Ayant renoncé à l'amour, la princesse donne une preuve spectaculaire de sa sincérité en avouant ses
sentiments à son mari, puis en quittant la cour. Mais ces actes ne lui garantissent pas le bonheur
conjugal : son mari se convainc qu'elle l'a trahi, se consume de jalousie et en meurt.

Une telle situation semble confirmer la vision pessimiste de Mme de Chartres, décrivant à sa fille un
monde cruel où l'amour est dominé par le vice des hommes, et ne peut mener qu'à la souffrance, tandis
que la vertu conduit à « l'élévation ».
2. Le choix de sortir du jeu ?

La fin du roman semble ainsi suggérer que la seule issue honorable pour l'héroïne est de renoncer au
monde. On retrouve ici l'idéal janséniste, proche de la pensée de Madame de Lafayette.

MOT CLÉ
Le jansénisme est un mouvement catholique qui prône une morale austère et affirme que la pratique
de la vertu n'est pas compatible avec la vie mondaine.

Lors de sa dernière entrevue avec M. de Nemours, la princesse, devenue veuve, refuse de l'épouser,
alors que les conventions sociales ne s'y opposent plus. Elle argue notamment que la passion de M. de
Nemours, sans obstacles pour la nourrir, ne peut que s'éteindre, ce qui la conduirait à nouveau au
tourment.

Plutôt qu'une mort symbolique et un renoncement subi, le dénouement peut ainsi s'interpréter comme
l'aboutissement de l'apprentissage du monde de la princesse : elle a éprouvé et vérifié qu'elle ne
pouvait que souffrir ou se compromettre dans la société ; elle choisit donc de refuser d'en jouer le jeu
et d'en sortir.

Conclusion

[Synthèse] La Princesse de Clèves retrace le parcours d'une jeune aristocrate qui découvre le monde
de la cour et ses faux-semblants tout en cherchant à se conformer à l'éducation et aux valeurs morales
qui lui ont été transmises.

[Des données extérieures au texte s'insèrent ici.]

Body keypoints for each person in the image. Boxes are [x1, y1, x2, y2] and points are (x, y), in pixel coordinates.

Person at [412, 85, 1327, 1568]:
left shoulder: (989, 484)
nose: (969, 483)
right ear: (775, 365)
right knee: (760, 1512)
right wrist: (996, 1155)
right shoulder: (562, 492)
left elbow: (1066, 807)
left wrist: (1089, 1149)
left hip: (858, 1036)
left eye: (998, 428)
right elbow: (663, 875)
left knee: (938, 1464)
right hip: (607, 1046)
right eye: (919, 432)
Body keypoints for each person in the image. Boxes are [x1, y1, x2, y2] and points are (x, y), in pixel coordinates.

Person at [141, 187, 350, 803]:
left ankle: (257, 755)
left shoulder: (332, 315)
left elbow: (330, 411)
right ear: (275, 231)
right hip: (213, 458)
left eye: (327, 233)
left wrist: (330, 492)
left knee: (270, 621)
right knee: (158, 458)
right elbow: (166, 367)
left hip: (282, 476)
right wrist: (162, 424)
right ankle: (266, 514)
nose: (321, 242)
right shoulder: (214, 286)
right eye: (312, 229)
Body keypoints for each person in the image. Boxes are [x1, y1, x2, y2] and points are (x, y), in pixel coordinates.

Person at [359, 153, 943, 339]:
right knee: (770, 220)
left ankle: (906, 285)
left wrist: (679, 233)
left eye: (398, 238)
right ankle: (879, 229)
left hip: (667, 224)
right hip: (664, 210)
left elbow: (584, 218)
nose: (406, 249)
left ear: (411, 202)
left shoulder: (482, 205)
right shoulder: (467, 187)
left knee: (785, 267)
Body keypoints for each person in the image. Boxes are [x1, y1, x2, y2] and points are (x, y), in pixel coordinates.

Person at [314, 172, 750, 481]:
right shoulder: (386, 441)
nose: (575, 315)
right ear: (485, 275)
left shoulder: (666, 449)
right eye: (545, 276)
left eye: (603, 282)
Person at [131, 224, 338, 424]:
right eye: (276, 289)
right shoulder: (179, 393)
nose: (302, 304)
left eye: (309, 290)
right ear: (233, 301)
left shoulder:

L'héroïne se retrouve ainsi confrontée à des contradictions insurmontables
dans une société qui la somme de choisir entre amour et vertu.

[Ouverture] Dans les Liaisons dangereuses (1782) de Choderlos de Laclos, la marquise de Merteuil, à


l'encontre de la princesse de Clèves, choisit de « venger son sexe » et de s'opposer à la morale du
siècle par son libertinage, ce qui la mènera à sa perte.